Locsin later said in a separate tweet that the Philippines would most probably lose if it were to bring the ruling to the United Nations, owing to the fact of the UN being “dominated by countries grateful to China.”
“So let’s leave it as is; move on to mutual beneficial cooperation. Such is life,” he said.
‘That’s how it is. Nobody died.’
An incident where a Filipino fishing boat was rammed by a Chinese vessel was met with calls of calm from Malacañang, which has since said it is up to the affected fishermen to file cases over the incident.
On June 24, Duterte apologized to the 22 fishermen of fishing boat Gem-Ver 1, but only after he played down the incident, insisting that no further action could be taken because it was just a “maritime accident.”
“Well, I’m sorry but that’s how it is,” he said. “[T]hat is very small because nobody died.”
The fishermen’s own account says that the ship was anchored at Recto Bank, which the Philippines owns, and was suddenly and forcibly rammed, after which the Chinese ship that rammed into their boat left the scene.The 22 fishermen were left in the water and were only later rescued by passing Vietnamese fishermen.
Although Locsin himself tweeted that the act of leaving the fishermen stranded at sea was “contemptible and condemnable,” he later took the position that the fishermen involved were not totally blameless either in an interview with ANC’s “Headstart.”“I got the Coast Guard report immediately.

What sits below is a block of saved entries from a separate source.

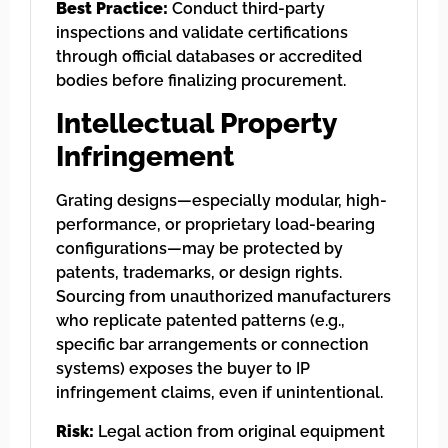
Best Practice:
Conduct third-party
inspections and validate certifications
through official databases or accredited
bodies before finalizing procurement.
Intellectual Property
Infringement
Grating designs—especially modular, high-
performance, or proprietary load-bearing
configurations—may be protected by
patents, trademarks, or design rights.
Sourcing from unauthorized manufacturers
who replicate patented patterns (e.g.,
specific bar arrangements or connection
systems) exposes the buyer to IP
infringement claims, even if unintentional.
Risk:
Legal action from original equipment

So our investigation was finished. It was exhaustive. I got to tell you it doesn’t paint our fishermen in the brightest light,” he said then.
Filing complaint ‘a futile exercise’
The Filipino captain of Greek-owned ship Green Aura also saw the government take a hands-off approach to alleged harassment near Scarborough, or Panatag, Shoal.
The skipper of the Green Aura claimed to be have been harassed and tailed by ships claiming to be “naval warships” and who insisted their ship change course.Presidential spokesman Salvador Panelo said that the case was “not our concern” because it involved a Greek-owned ship and it was up to Athens to handle the incident.
A Social Weather Stations survey released in late November suggested that China earned a “bad” net trust of -33 among Filipinos, making them the least trusted country in the archipelago.In response to the survey results, Malacañang said they believed that Filipinos would eventually “appreciate” China.
Duterte, who announced an “independent foreign policy in 2016, was quoted as saying on a visit to China that “[T]here are three of us against the world – China, Philippines and Russia. It’s the only way.”
When Duterte campaigned for the 2016 presidential elections, he vowed to take a jet ski to Scarborough Shoal and plant the Philippine flag in the South China Sea to assert the country’s ownership over the area.
He later expressed surprise that people took that claim seriously.